Chemist input to optimise and select
classes of compounds that show the most promise for being drugs.

Question 20

What is the rule of 5?

Answer 20

Properties for oral drugs to optimise absorption and penetartion.
All commonly used drugs have these in common.
<5.
All of these make up physiochemical properties.

Question 21

Why use the rule of three?

Answer 21

< 3 hydrogen bond acceptors.
< 3 hydrogen bond donors.
MW < 300Da.
ClogP < 3.
All of these make up physiochemical properties.
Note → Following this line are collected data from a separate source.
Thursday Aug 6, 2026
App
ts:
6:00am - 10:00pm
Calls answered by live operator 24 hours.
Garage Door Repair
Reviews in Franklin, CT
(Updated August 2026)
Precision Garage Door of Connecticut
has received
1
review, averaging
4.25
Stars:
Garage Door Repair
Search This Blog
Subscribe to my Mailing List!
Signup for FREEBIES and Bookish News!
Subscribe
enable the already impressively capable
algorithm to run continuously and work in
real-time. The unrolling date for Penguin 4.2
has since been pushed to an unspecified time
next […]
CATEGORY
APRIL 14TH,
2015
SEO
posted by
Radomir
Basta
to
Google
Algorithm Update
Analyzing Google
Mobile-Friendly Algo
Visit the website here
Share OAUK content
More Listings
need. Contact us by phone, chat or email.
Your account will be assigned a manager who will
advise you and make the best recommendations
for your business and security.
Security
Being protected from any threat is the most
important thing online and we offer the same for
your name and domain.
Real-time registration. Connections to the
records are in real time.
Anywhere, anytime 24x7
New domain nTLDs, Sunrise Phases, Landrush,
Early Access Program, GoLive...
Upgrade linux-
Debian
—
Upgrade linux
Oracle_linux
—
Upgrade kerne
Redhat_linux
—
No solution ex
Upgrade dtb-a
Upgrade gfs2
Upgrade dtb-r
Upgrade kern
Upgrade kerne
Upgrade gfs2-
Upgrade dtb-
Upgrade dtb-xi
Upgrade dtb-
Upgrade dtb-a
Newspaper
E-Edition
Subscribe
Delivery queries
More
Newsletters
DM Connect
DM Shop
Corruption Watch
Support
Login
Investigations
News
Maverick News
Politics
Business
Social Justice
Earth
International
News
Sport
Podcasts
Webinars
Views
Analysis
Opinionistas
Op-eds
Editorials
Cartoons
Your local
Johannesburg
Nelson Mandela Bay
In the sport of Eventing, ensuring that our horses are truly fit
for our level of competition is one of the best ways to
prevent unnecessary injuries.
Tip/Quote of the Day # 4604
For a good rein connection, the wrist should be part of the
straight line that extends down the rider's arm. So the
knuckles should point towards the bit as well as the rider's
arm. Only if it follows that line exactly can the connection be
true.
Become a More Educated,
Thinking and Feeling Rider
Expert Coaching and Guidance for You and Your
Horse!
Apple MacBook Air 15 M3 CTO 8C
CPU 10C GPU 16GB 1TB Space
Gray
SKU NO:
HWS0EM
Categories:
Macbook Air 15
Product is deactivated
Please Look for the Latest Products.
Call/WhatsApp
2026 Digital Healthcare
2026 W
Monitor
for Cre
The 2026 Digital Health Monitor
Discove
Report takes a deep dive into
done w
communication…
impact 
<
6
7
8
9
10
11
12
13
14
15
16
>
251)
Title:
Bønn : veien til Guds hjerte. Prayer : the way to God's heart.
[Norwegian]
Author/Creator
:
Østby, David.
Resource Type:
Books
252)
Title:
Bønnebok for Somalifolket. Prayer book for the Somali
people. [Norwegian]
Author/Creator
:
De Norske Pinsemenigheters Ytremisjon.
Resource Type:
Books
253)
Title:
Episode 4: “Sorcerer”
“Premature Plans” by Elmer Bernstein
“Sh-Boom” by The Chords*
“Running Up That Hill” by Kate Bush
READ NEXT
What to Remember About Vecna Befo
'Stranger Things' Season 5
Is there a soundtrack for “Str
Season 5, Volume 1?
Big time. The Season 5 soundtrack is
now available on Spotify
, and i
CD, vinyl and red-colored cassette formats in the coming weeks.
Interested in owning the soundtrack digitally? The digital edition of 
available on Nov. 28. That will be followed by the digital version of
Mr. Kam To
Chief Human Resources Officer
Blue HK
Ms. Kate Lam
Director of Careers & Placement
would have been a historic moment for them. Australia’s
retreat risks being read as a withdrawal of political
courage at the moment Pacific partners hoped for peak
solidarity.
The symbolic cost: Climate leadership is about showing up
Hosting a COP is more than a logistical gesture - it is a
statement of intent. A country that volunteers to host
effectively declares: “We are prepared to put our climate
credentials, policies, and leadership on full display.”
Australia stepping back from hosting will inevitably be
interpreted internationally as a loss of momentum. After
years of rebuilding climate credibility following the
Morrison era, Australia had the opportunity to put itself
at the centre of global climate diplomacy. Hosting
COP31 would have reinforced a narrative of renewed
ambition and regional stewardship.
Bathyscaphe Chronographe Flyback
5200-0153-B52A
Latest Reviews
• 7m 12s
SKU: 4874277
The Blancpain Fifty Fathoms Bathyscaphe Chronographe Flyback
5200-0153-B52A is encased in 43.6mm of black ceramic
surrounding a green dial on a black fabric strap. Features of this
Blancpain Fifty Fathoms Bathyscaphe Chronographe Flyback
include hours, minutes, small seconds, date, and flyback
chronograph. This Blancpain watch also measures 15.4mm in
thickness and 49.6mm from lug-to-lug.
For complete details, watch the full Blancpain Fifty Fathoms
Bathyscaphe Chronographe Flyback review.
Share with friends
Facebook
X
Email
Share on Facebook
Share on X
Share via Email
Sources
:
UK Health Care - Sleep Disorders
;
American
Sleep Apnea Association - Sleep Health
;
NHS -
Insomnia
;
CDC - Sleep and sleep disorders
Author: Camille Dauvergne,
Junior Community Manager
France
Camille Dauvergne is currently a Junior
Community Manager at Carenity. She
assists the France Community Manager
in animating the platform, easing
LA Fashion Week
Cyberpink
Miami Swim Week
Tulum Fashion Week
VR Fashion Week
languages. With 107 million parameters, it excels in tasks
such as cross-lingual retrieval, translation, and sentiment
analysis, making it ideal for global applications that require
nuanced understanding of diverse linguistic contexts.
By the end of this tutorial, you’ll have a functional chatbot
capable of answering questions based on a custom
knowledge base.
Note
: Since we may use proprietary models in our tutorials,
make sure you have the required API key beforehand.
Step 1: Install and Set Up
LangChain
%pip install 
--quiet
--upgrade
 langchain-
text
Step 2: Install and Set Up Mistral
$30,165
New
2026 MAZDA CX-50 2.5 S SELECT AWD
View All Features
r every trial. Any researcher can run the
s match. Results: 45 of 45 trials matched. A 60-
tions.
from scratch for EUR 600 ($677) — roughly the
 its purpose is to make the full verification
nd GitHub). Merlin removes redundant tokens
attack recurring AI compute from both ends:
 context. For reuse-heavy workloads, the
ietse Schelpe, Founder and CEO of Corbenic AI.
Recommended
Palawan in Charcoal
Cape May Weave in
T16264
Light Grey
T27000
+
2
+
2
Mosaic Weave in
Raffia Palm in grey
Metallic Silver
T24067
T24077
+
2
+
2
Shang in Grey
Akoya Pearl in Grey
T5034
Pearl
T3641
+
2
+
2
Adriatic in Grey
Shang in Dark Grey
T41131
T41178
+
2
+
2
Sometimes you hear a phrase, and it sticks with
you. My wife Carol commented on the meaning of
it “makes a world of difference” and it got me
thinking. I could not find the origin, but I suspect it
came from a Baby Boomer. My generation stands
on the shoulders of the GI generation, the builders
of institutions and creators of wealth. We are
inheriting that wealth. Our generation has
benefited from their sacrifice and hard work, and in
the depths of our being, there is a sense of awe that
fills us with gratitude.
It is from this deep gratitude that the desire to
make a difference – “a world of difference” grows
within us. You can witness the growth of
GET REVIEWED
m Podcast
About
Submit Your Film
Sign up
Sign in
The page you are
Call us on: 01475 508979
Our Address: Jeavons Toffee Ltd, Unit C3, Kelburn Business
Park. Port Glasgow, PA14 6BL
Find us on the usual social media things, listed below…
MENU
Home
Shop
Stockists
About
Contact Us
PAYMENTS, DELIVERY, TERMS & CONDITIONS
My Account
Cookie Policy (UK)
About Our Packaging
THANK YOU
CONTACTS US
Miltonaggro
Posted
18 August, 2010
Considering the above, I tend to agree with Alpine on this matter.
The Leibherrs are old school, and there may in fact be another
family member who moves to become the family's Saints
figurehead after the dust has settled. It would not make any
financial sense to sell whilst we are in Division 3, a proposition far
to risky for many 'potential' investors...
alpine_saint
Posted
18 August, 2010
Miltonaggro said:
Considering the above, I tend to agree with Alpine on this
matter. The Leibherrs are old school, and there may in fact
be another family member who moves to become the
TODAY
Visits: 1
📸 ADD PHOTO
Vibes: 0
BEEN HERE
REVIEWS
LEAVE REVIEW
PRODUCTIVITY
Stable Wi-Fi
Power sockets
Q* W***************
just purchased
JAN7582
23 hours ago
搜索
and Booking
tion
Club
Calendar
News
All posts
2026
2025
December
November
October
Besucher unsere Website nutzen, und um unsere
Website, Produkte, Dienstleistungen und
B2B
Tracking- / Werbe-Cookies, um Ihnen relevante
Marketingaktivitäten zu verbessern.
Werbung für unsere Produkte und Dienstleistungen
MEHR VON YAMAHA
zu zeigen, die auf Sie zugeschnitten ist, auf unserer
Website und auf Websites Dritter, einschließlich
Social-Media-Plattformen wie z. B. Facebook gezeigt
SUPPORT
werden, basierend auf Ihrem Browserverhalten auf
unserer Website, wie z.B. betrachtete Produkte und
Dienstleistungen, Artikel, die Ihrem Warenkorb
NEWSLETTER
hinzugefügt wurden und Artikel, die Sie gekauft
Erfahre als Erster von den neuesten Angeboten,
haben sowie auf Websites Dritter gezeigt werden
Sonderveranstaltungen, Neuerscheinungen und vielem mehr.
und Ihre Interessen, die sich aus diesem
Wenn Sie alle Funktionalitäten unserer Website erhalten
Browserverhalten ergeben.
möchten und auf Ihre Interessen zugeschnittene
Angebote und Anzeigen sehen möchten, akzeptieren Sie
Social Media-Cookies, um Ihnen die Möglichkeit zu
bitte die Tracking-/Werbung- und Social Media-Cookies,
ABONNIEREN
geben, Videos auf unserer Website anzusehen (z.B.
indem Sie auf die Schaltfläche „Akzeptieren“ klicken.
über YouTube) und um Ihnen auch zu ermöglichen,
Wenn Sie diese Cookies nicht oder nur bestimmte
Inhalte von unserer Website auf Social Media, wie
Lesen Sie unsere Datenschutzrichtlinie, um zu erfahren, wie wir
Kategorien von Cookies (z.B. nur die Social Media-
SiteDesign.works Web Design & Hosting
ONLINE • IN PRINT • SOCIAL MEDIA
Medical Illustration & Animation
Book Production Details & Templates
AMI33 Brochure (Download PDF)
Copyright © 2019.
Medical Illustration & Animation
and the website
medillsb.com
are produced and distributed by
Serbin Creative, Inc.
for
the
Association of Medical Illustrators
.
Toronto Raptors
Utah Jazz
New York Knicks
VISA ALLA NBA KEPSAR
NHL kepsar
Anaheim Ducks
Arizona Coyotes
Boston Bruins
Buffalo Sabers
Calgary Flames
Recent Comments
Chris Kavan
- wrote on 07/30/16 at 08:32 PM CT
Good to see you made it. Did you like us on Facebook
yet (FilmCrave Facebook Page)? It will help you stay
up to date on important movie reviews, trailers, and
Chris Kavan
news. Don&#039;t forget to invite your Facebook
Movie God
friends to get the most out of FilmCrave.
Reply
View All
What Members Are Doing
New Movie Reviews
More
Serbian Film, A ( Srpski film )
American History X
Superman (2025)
Want to find smaller molecules that have a great degree of inhibition.

Question 22

What is fragment screening?

Answer 22

Require purified protein only- don’t need an enzyme assay.
Early triage of targets.
Screen small libraries e.g. 1000 fragments.
Explore more “chemical space” by combining molecular building blocks.
Measures binding NOT enzyme inhibition.
Requires extensive multi‐disciplinary follow-­‐up.
Usually involves elaboration of a “scaffold” fragment.

Question 23

What is ligand efficiency?

Answer 23

Efficiency of ligand to bind into the site of its receptor. Several smaller fragments have a better ligand efficiency that one big molecule.
Nanomolar binding- greater degree of inhibition with a smaller number of atoms.

Question 24

In the search for new antifungals, how can essential genes be targeted?

Answer 24

Human homologues.
Betetr to look at inhibiting enzymes that make the precursor to chitin (UDP-GlcNAc)- fungus needs chitin synthase enzymes to grow, but difficult to inhibit the entire family.
Searching for small molecules selective for A.fumigatus that reproduce the genetic phenotype.

Question 25

How does bio-layer interferometry work?

Answer 25

Purify protein of interest. Immobilise on the end of a BLI tip. Dip the tip in a solution with different compounds and determine what binds.
Target is bound to sensor which sends out a wavelength readout.

Question 26

What does Xray crystallography do?

Answer 26

Confirms binding.
Provide a 3D structure of protein and fragment.
“Complexes” shows the molecular mechanism of binding and are crucial for generating structure activity relationships (SAR).

Question 27

How does fragment elaboration work?

Answer 27

Binding site comprises of three binding pockets.
Screening locates molecular fragments that bind to one, two or all three pockets.
A lead compound is designed by organising all three fragments around a core template.
Growing out of a single fragment.

Question 28

What are some hurdles in drug discovery?

Answer 28

Need to know if drug inhibits or not.
Does the target have a human analogue that means it may be non-specific and toxic to human cells.
Try to reduce attrition- the failure rate of compounds.